FRANCESCO BARDI: Dopo aver difeso in maniera impeccabile la porta del Novara nella scorsa stagione e i pali dell’under 21 agli europei in Israele, il superman di Livorno ha letteralmente spiccato il volo. In molti fra gli addetti ai lavori lo indicano come futuro portiere di Inter e Nazionale Maggiore ma lui, Francesco Bardi da Livorno, non se ne cura, volando da un palo all’altro per difendere la porta della sua città. Salva su Calaiò a tempo quasi scaduto meritandosi tutti gli insulti della gradinata genoana, che già pregustava l’esultanza dell’Arciere. La notizia pazzesca è che può crescere ancora, non poco. Con uno così là dietro anche Rinaudo, Coda, Schiattarella e Ceccherini fanno la loro figura.

DIEGO MILITO: Su la mano chi pensava che a 34 anni ci si potesse riprendere così dalla lesione ad un crociato. Pochi, pochissimi. E invece il Principe è il primo a crederci: tutore, stampelle, prime corse e contatti col pallone fino ad arrivare alla doppietta contro il Sassuolo. Questo è un campione vero. Lunga vita al Principe.

FEDERICO BALZARETTI: Un’ annata maledetta da cancellare, una fiducia da riacquistare e un posto in nazionale da riprendersi. Il terzino giallorosso ottiene tutto in un pomeriggio, infrangendosi prima contro un palo maledetto, per poi esultare sotto la Sud capitolina pochi minuti dopo. È la fine di un incubo e, ci auguriamo, l’inizio di una stagione da ricordare con la maglia della capitale cucita addosso con orgoglio.

BOCCIATI

SASSUOLO:  Scontato. Una mitragliata sulla croce rossa. Ma impossibile non citare la debacle neroverde davanti al proprio pubblico. Le colpe vanno senza dubbio condivise: presidente, giocatori, allenatore (Zaza in panchina?) e chi più ne ha più ne metta.

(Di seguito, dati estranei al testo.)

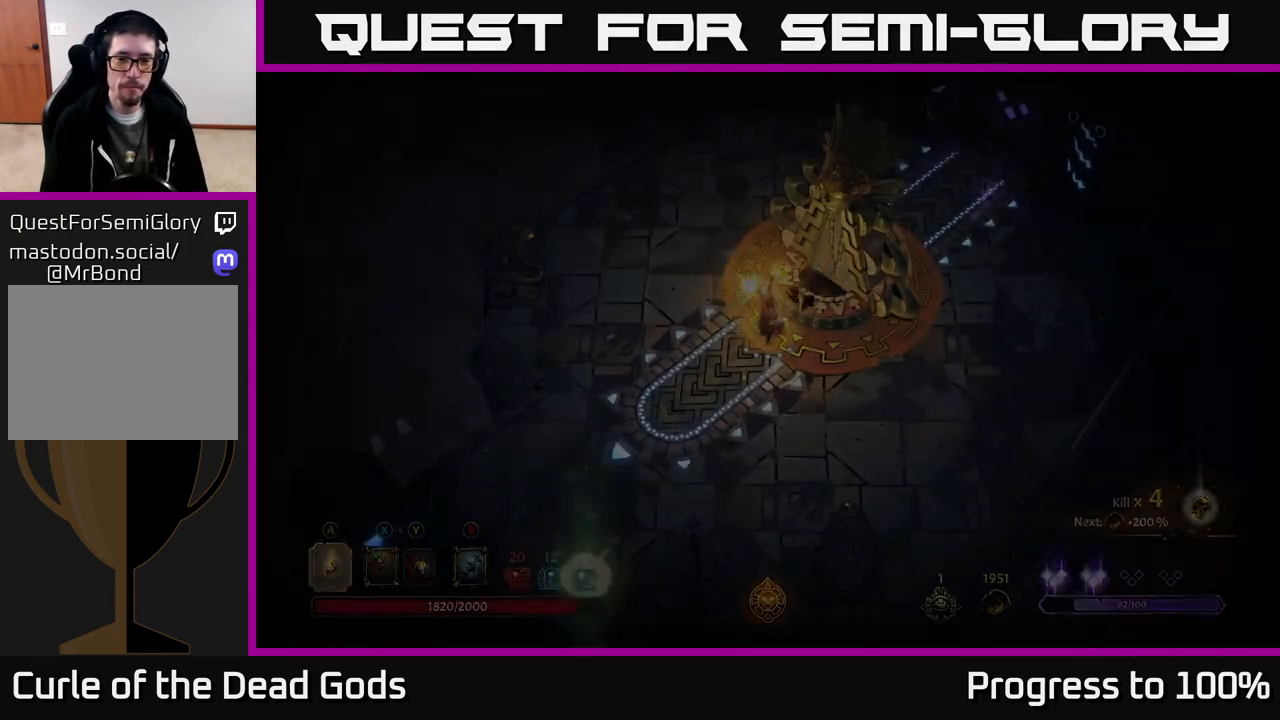
{"buttons": [], "left_stick": "up-left", "right_stick": "center", "events": [[217, "left_stick", "up"], [467, "left_stick", "up-left"]]}
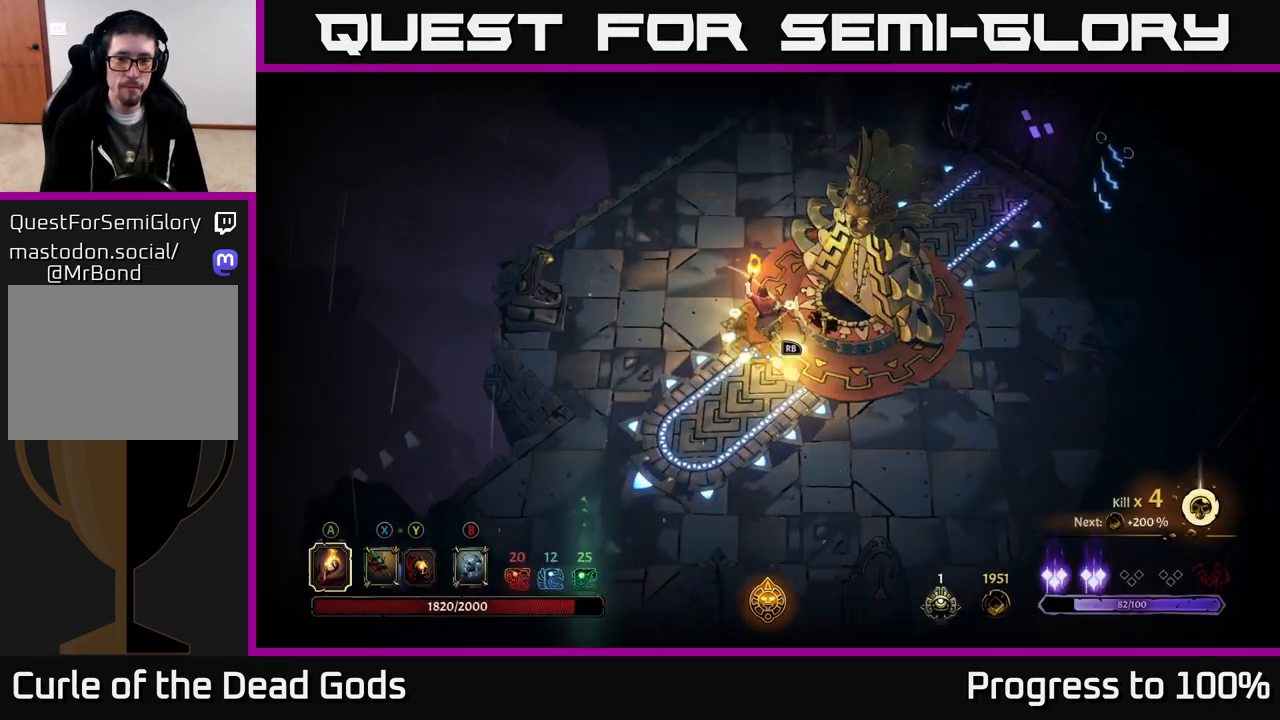
{"buttons": [], "left_stick": "up-right", "right_stick": "center", "events": [[150, "left_stick", "up"], [450, "left_stick", "up-right"]]}
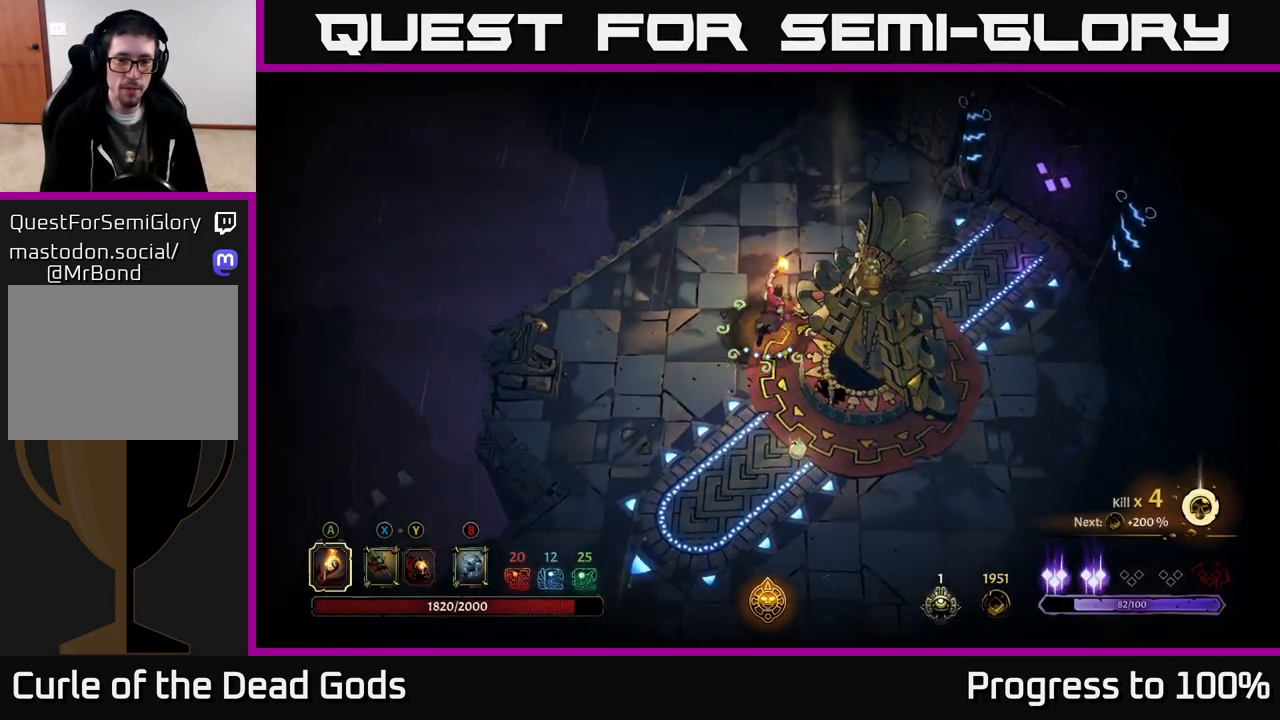
{"buttons": [], "left_stick": "up-right", "right_stick": "center", "events": []}
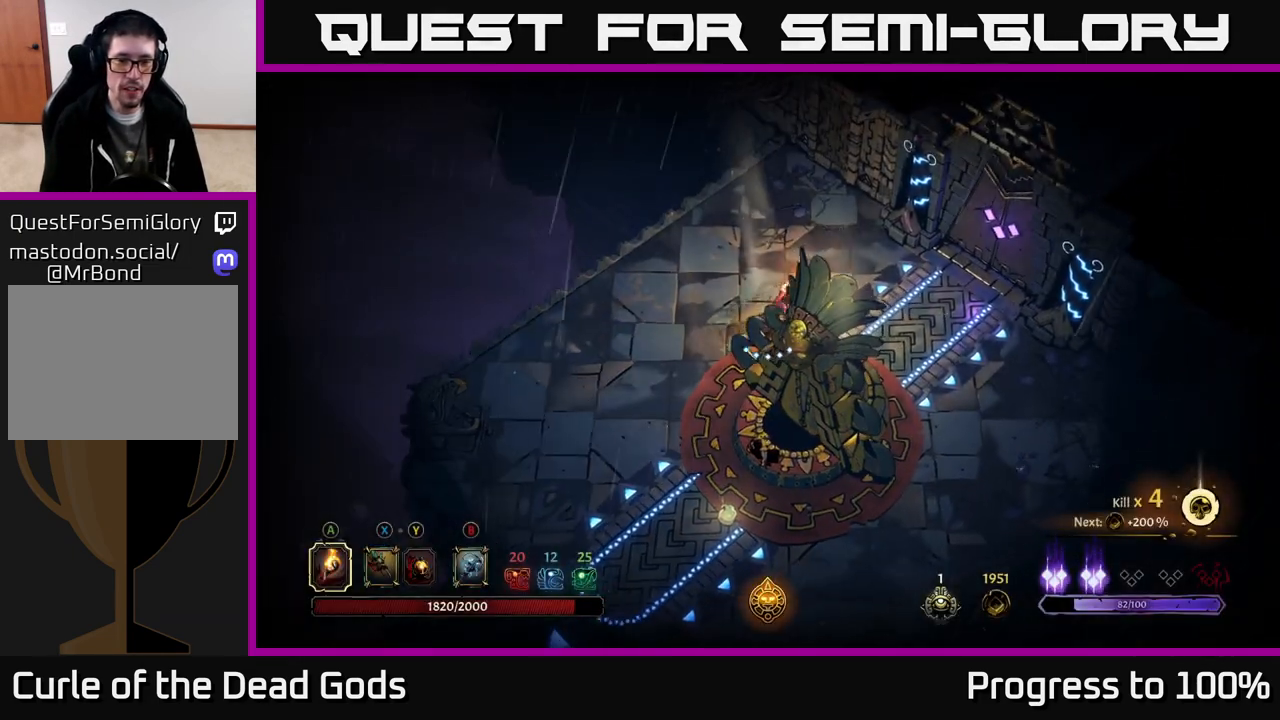
{"buttons": [], "left_stick": "right", "right_stick": "center", "events": [[67, "left_stick", "right"]]}
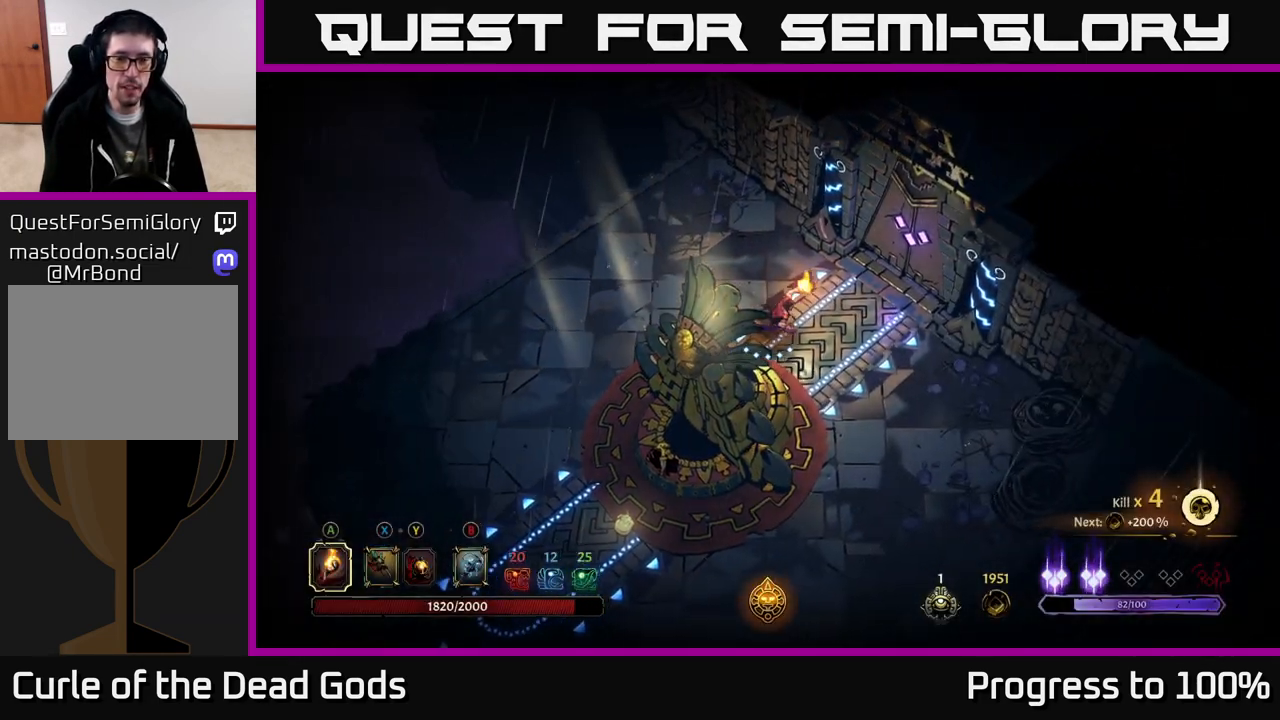
{"buttons": [], "left_stick": "up-right", "right_stick": "center", "events": [[183, "left_stick", "up-right"]]}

Abbiamo trovato un nuovo Pescara? Il dubbio rimane, così come gli zero punti degli emiliani.

ATALANTA: La sconfitta con la Fiorentina può anche starci; certo che i viola, schierati con un ampio turn-over, potevano rappresentare un bello scalpo per gli orobici. Tuttavia l’Atleti Azzurri d’Italia, fino a pochi mesi fa fortino inespugnabile, non rappresenta più una sicurezza. Colantuono dimostra di avere le idee ancora un po’ confuse, soprattutto sulle scelte offensive: Livaja può cambiar faccia alla Dea.

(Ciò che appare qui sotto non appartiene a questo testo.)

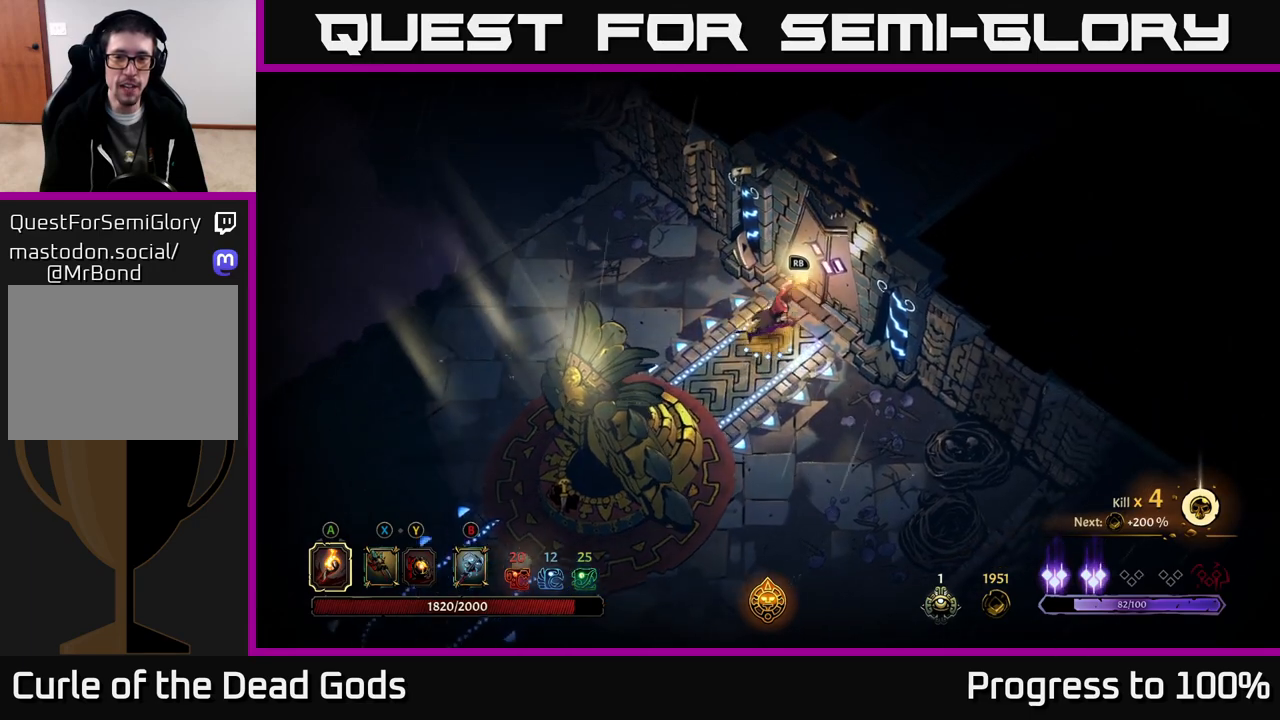
{"buttons": [], "left_stick": "center", "right_stick": "center", "events": [[200, "R1", "down"], [200, "left_stick", "center"], [300, "R1", "up"]]}
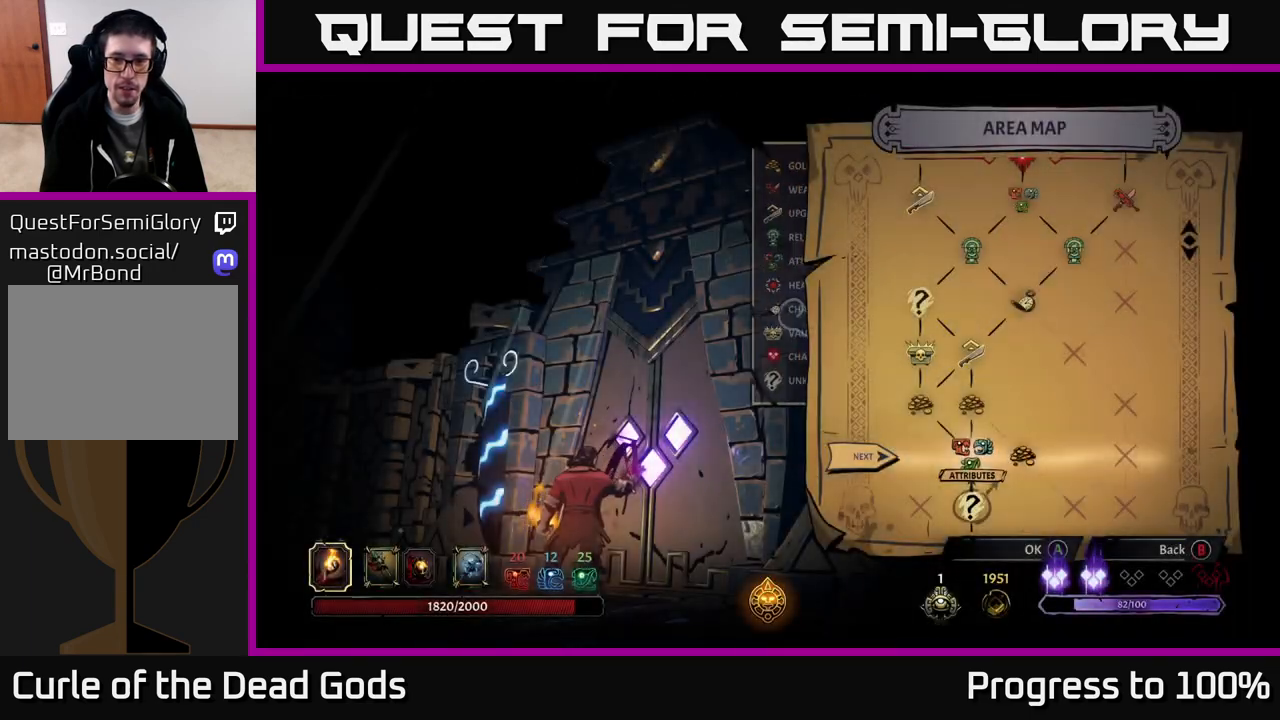
{"buttons": [], "left_stick": "center", "right_stick": "center", "events": []}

CATANIA&PARMA: Dovevano essere le outsiders del campionato, ma si ritrovano l’una contro l’altra con una paura di perdere inaudita. Se da una parte Cassano è il pacco fantacalcistico per distacco, dall’altra gli etnei sembrano aver preso alcuni impegni un po’ troppo sottogamba. È il momento di cambiare marcia.

RIMANDATI

CESARE NATALI: Segna in mischia e prova a tirare il Bologna fuori dalle sabbie mobili della bassa classifica. Peccato poi che perda la testa nel tunnel degli spogliatoi a fine primo tempo e si faccia cacciare fuori per proteste. Comportamento da rivedere.

EZEQUIEL SCHELOTTO: Chissà da quanto pensava allo scontro diretto con la sua ex squadra: trattato da vero pacco postale in estate il “Galgo” pregustava la vendetta. E invece ciò che rimane sono solo le lacrime a fine partita, che dimostrano per lo meno quanto ci tenesse. Ma il Levriero ha le potenzialità per ritornare a sgroppare sulla fascia come una volta.

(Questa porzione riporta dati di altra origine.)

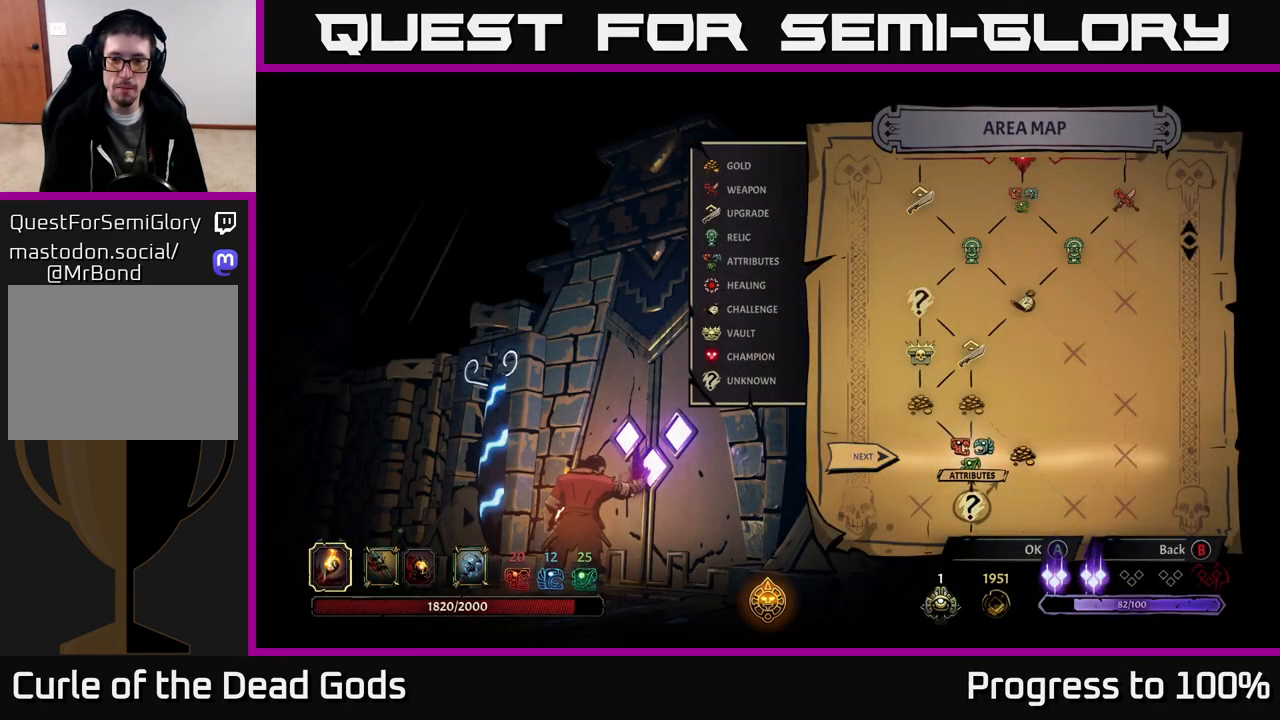
{"buttons": [], "left_stick": "left", "right_stick": "center", "events": [[83, "left_stick", "right"], [250, "left_stick", "center"], [333, "left_stick", "left"]]}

ALESSANDRO MATRI: Si è vista in questi primi scampoli di esperienza rossonera tutta la voglia che ha di spaccare il mondo. Purtroppo per lui il Milan è ancora troppo Balodipendente, ragion per cui conviene aspettare ancora un po’, magari una volta o l’altra qualcuno si deciderà a buttare in mezzo un cross dalla fascia, a partire mercoledì, dove il peso dell’attacco sarà tutto sulle sue spalle.